Now, consider the sequence $x_n=||v_n||$ of the norms of the vectors $v_n$. That's a sequence of real numbers so its convergence is defined by the "classic" (Calculus 1 or 2 course) convergence of sequences:
Definition $2$: Let $x_n$ be a sequence of real numbers. We say that $x_n$ converges to a real number $\ell$ if, for any $\varepsilon >0$, there exists $N\in\mathbb N$ such that, if $n\geqslant N$, then $|x_n-\ell|<\varepsilon$.
This time, we are using the distance between real numbers, that is the absolute value of their difference.
We are finally in position to answer the question in the title (and a little bit more):
Theorem: Let $v_n$ be a sequence of vectors in a normed space $(V,||\cdot||)$. Then $v_n$ converges to the zero vector $0$ if and only if its sequence of norms $x_n=||v_n||$ converges to $0$.
The proof is essentially that $|x_n-0|=|x_n|=|\;||v_n||\;|=||v_n||=||v_n-0||$. Indeed, assume that $x_n=||v_n||$ converges to $0$. We will show that $v_n$ has to converge to the zero vector. For, let $\varepsilon>0$. Since $x_n$ converges to $0$, there exists $N$ in $\mathbb N$ such that, if $n\geqslant N_1$, we have $|x_n|<\varepsilon$. Therefore, if $n\geqslant N$, we have also $||v_n||<\epsilon$, so the claim is proved.
It should be obvious that the proof of the converse is almost identical. I think that a source of confusion is that it seems "too easy".
I thought the simplest way is that $\lvert\lvert v_n \rvert\rvert \rightarrow 0$ is the same as $\lvert \lvert v_n - 0 \rvert\rvert \rightarrow 0$, i.e. $v_n \rightarrow 0$.
EDIT 1: Let $v_n = a_1^ne_1 + \cdots + a_N^ne_N$. Then $\lvert\lvert v_n \rvert\rvert = \lvert\lvert \sum_{i=1}^N a_i^n e_i \rvert\rvert \leq \sum_{i=1}^N \lvert \lvert a_i^ne_i \rvert\rvert$ by the triangle inequality. Thus if $v_n \rightarrow 0$ component-wise, i.e. $a_i^n \rightarrow 0$, then $\lvert\lvert a_i^ne_i \rvert\rvert = \lvert a_i^n \rvert \lvert\lvert e_i \rvert\rvert \rightarrow 0$ and hence $\lvert \lvert v_n \rvert \rvert \rightarrow 0$, i.e. $v_n \rightarrow 0$ in norm.

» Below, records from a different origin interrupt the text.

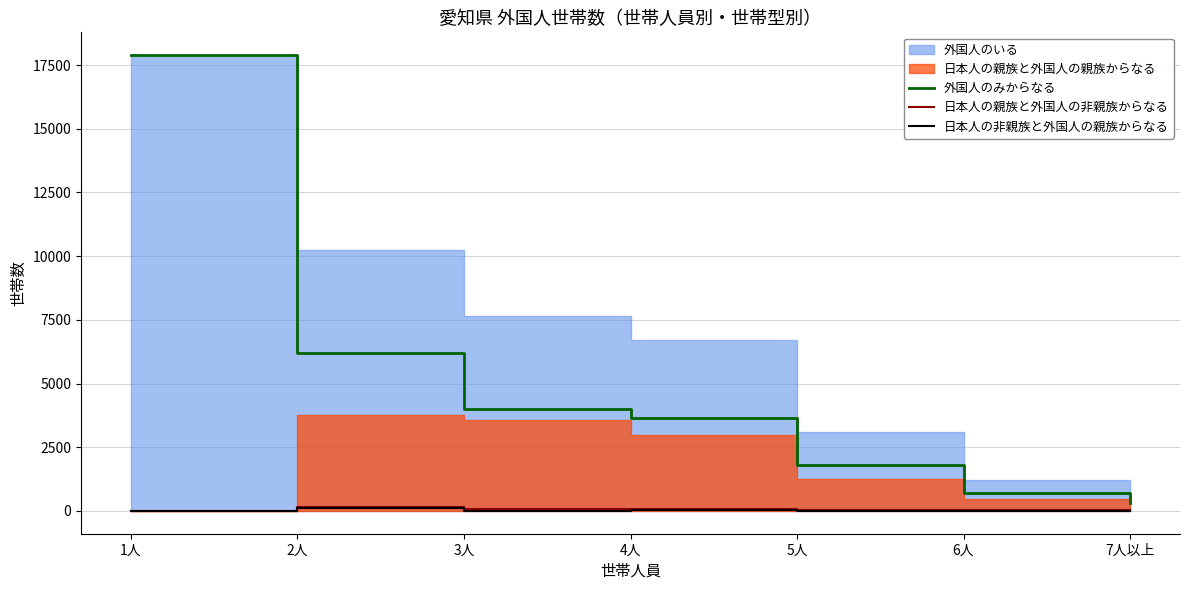

What is the highest value of the 外国人のみからなる series?

17889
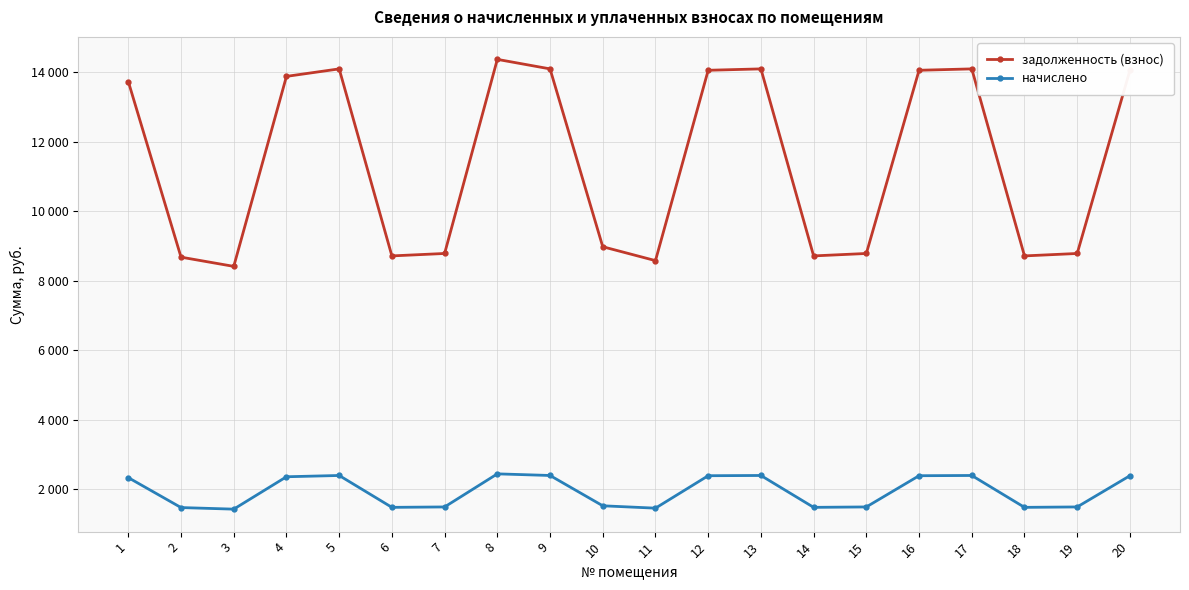

Rank the series at 12 from highest to lowest value.

задолженность (взнос), начислено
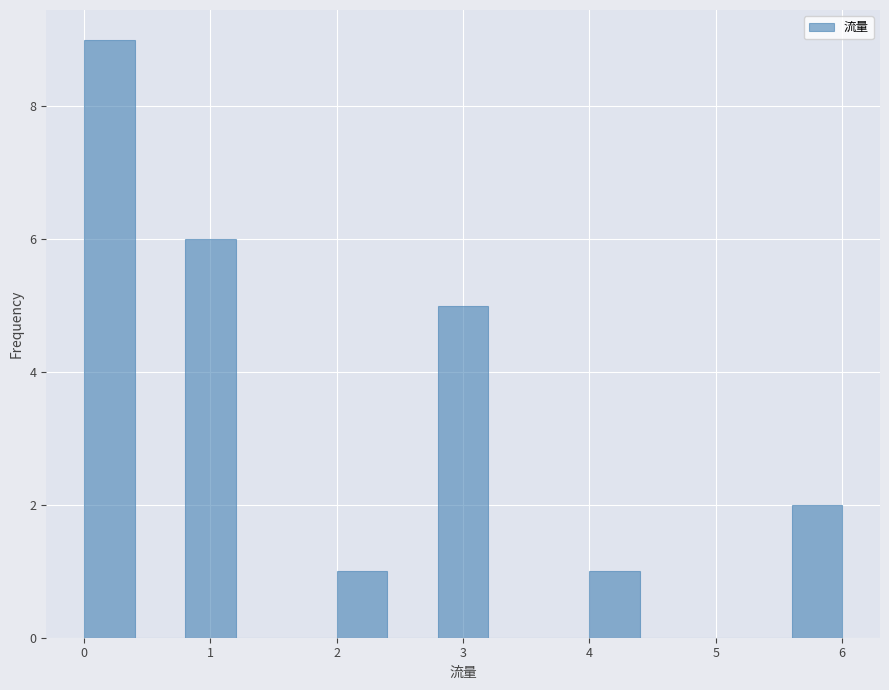

Reading left to right, transcribe this chart: for each bar, give the range it covers on the x-axis and its height. The values are not printed on the chart, so give them approximately, as read against the axis.

0.0 to 0.4: 9
0.4 to 0.8: 0
0.8 to 1.2: 6
1.2 to 1.6: 0
1.6 to 2.0: 0
2.0 to 2.4: 1
2.4 to 2.8: 0
2.8 to 3.2: 5
3.2 to 3.6: 0
3.6 to 4.0: 0
4.0 to 4.4: 1
4.4 to 4.8: 0
4.8 to 5.2: 0
5.2 to 5.6: 0
5.6 to 6.0: 2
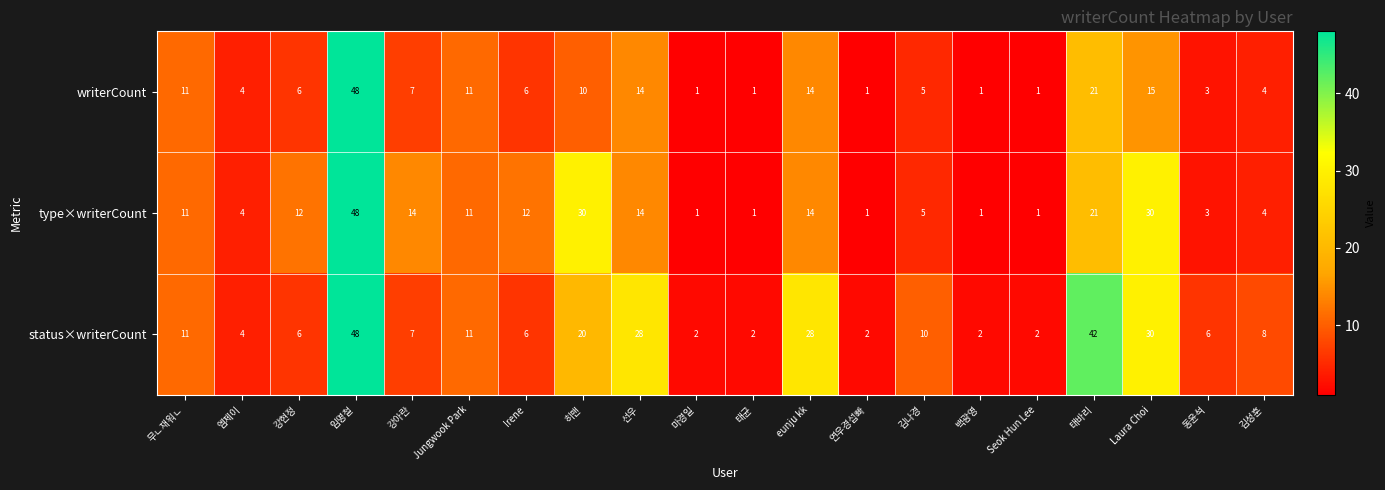

How many distinct data groups are displayed?

3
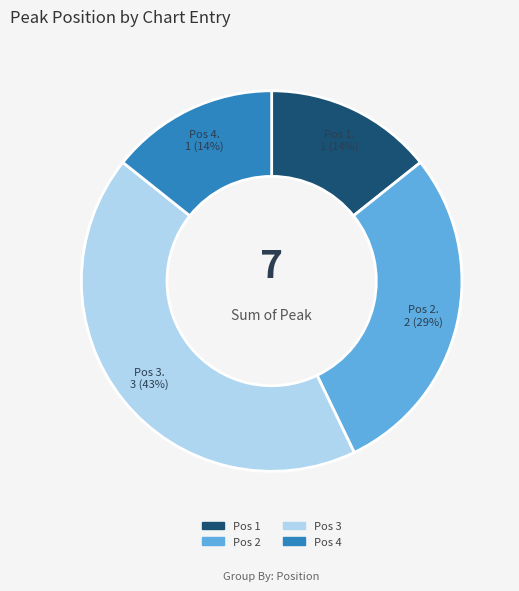

Is there a majority slice in this chart?

No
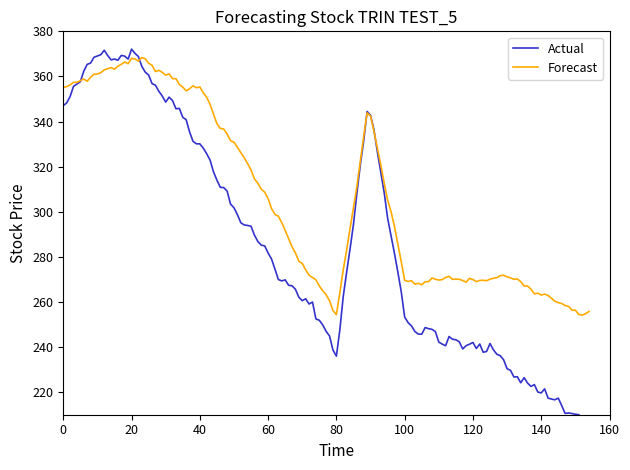

Is the value of Actual at 26 greater than the value of Forecast at 28?

Yes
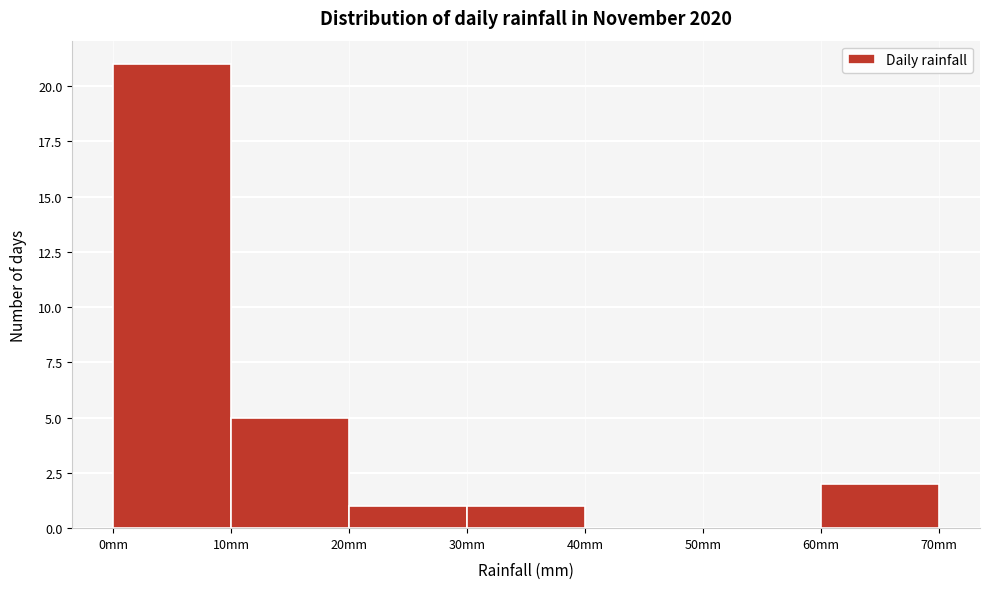

Reading left to right, list every bar in this chart as the range it spans on the x-axis followed by its height. The values are not printed on the chart, so give them approximately, as read against the axis.

0 to 10: 21
10 to 20: 5
20 to 30: 1
30 to 40: 1
40 to 50: 0
50 to 60: 0
60 to 70: 2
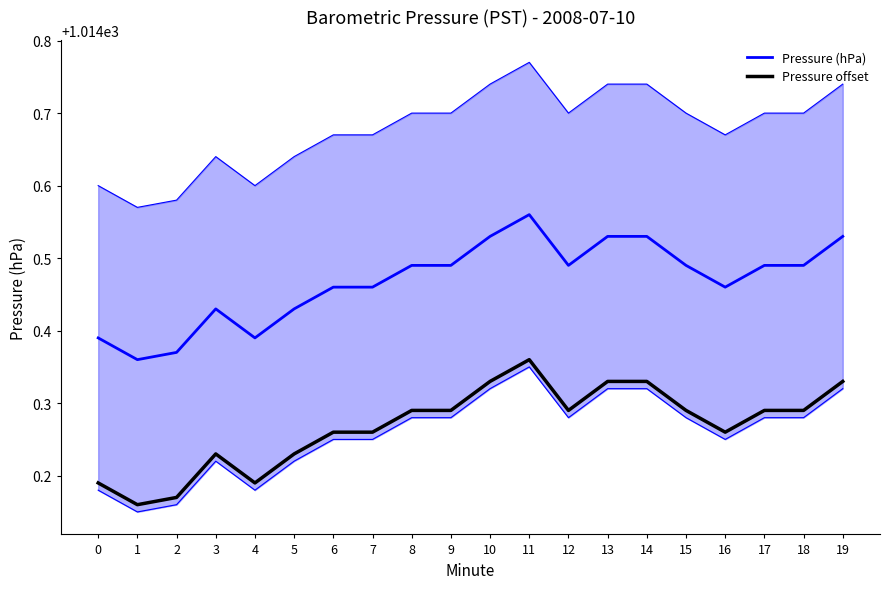

Is it true that Pressure (hPa) equals 1014.5 at 18?

True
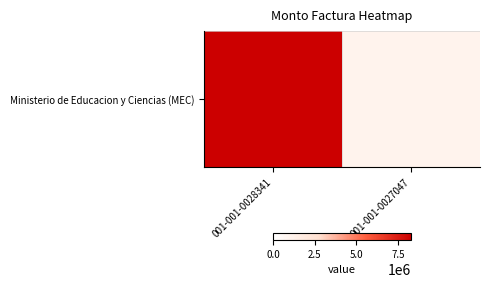

What is the ratio of the value at 001-001-0027047 to the value at 001-001-0028341?

0.1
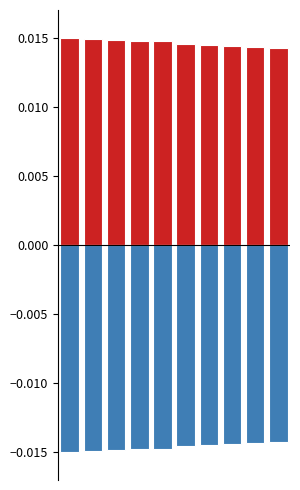

At how many categories does at least one series exceed 0?

10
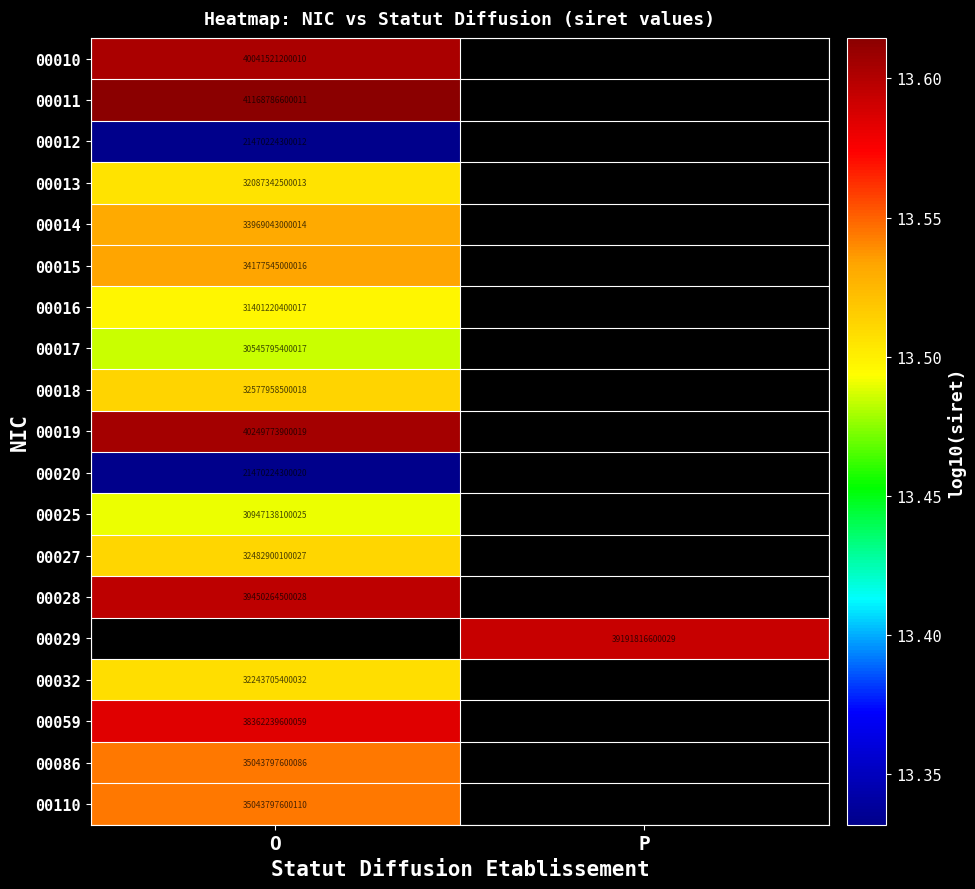

What is the lowest value of the 00018 series?

13.5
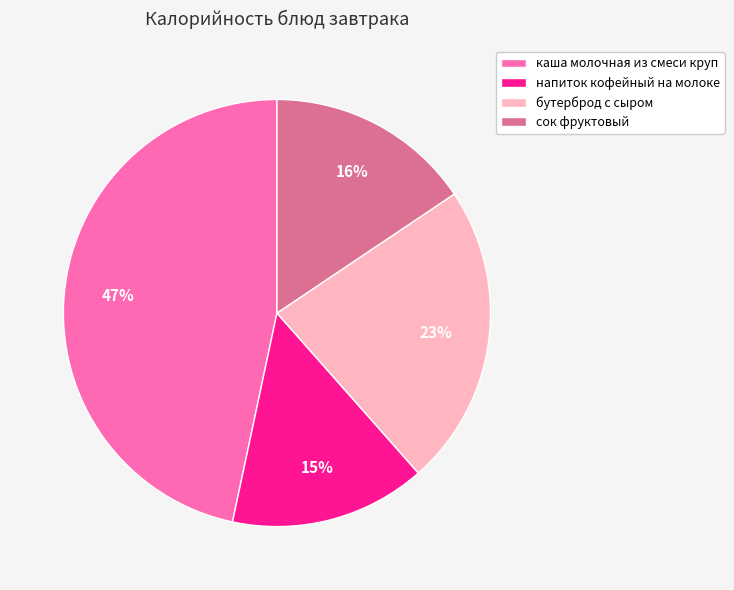

Which slice is the largest?

каша молочная из смеси круп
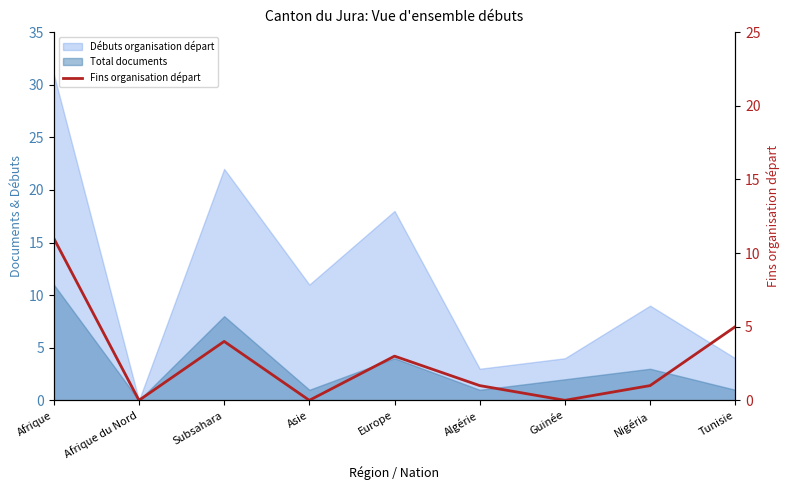

How many interior local valleys (lower than both neighbors) does the data have?

3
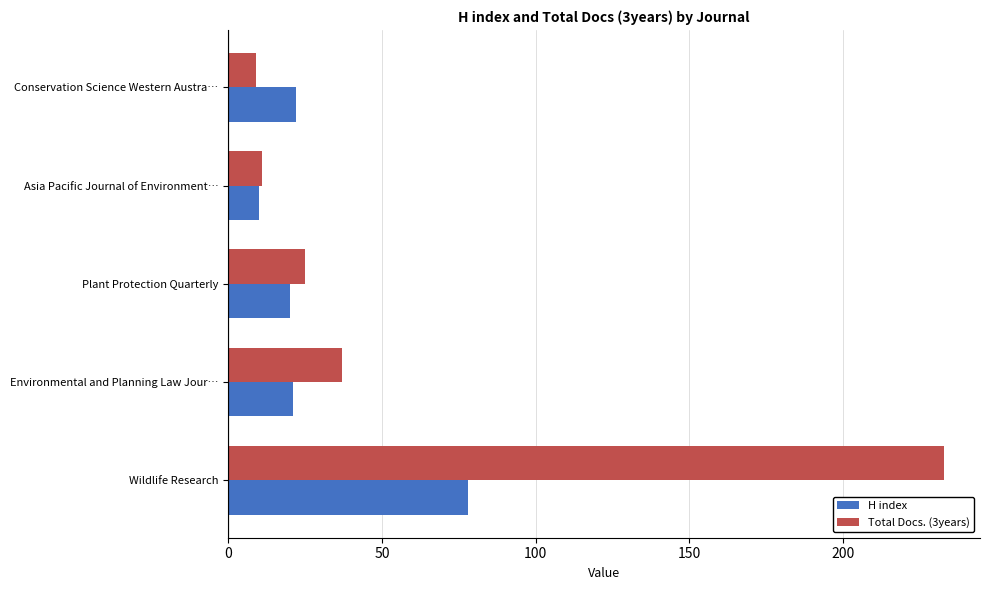

Where is Total Docs. (3years) nearest to the value 121?

Environmental and Planning Law Jour…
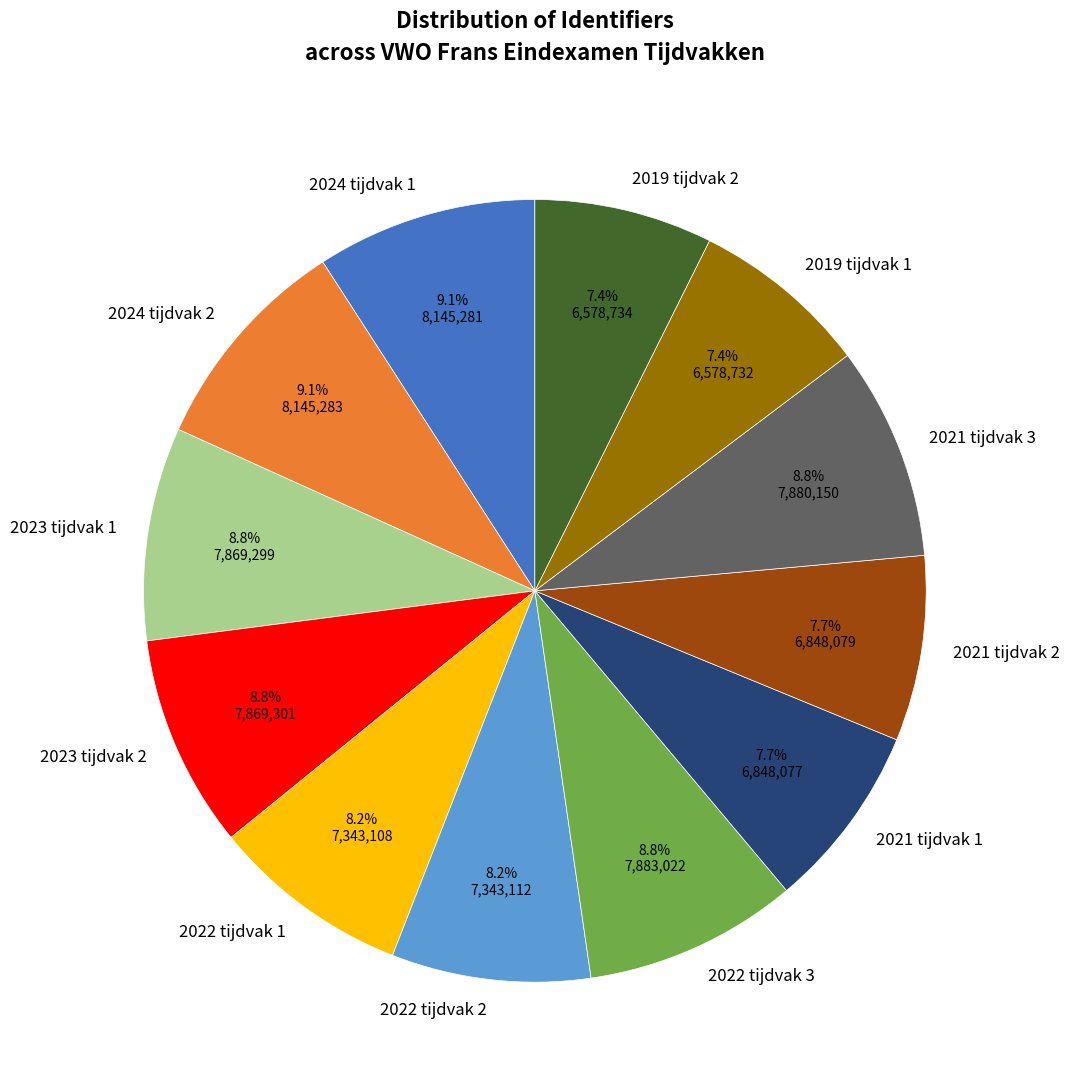

Does 2021 tijdvak 2 represent more than half of the total?

No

On the other hand, if $v_n \rightarrow 0$ in norm but not all $a_i^n \rightarrow 0$, let $v = a_1e_1 + \cdots + a_Ne_N$ where $a_i = \lim_{n\to\infty} a_i^n$. Then $v$ is nonzero, since $(e_j)_{j=1}^N$ is a basis and at least one $a_i \neq 0$, and $\lvert \lvert v_n - v \rvert \rvert \leq \sum_{i=1}^N \lvert \lvert (a_i^n - a_i)e_i \rvert \rvert \rightarrow 0$ so $v_n \rightarrow v$, a contradiction since by continuity of the norm, $\lvert \lvert v_n \rvert \rvert \rightarrow \lvert \lvert v \rvert \rvert \neq 0$.
EDIT 2: The above assumes the limit exists, which may not be true. I'm not sure how to show the limit exists.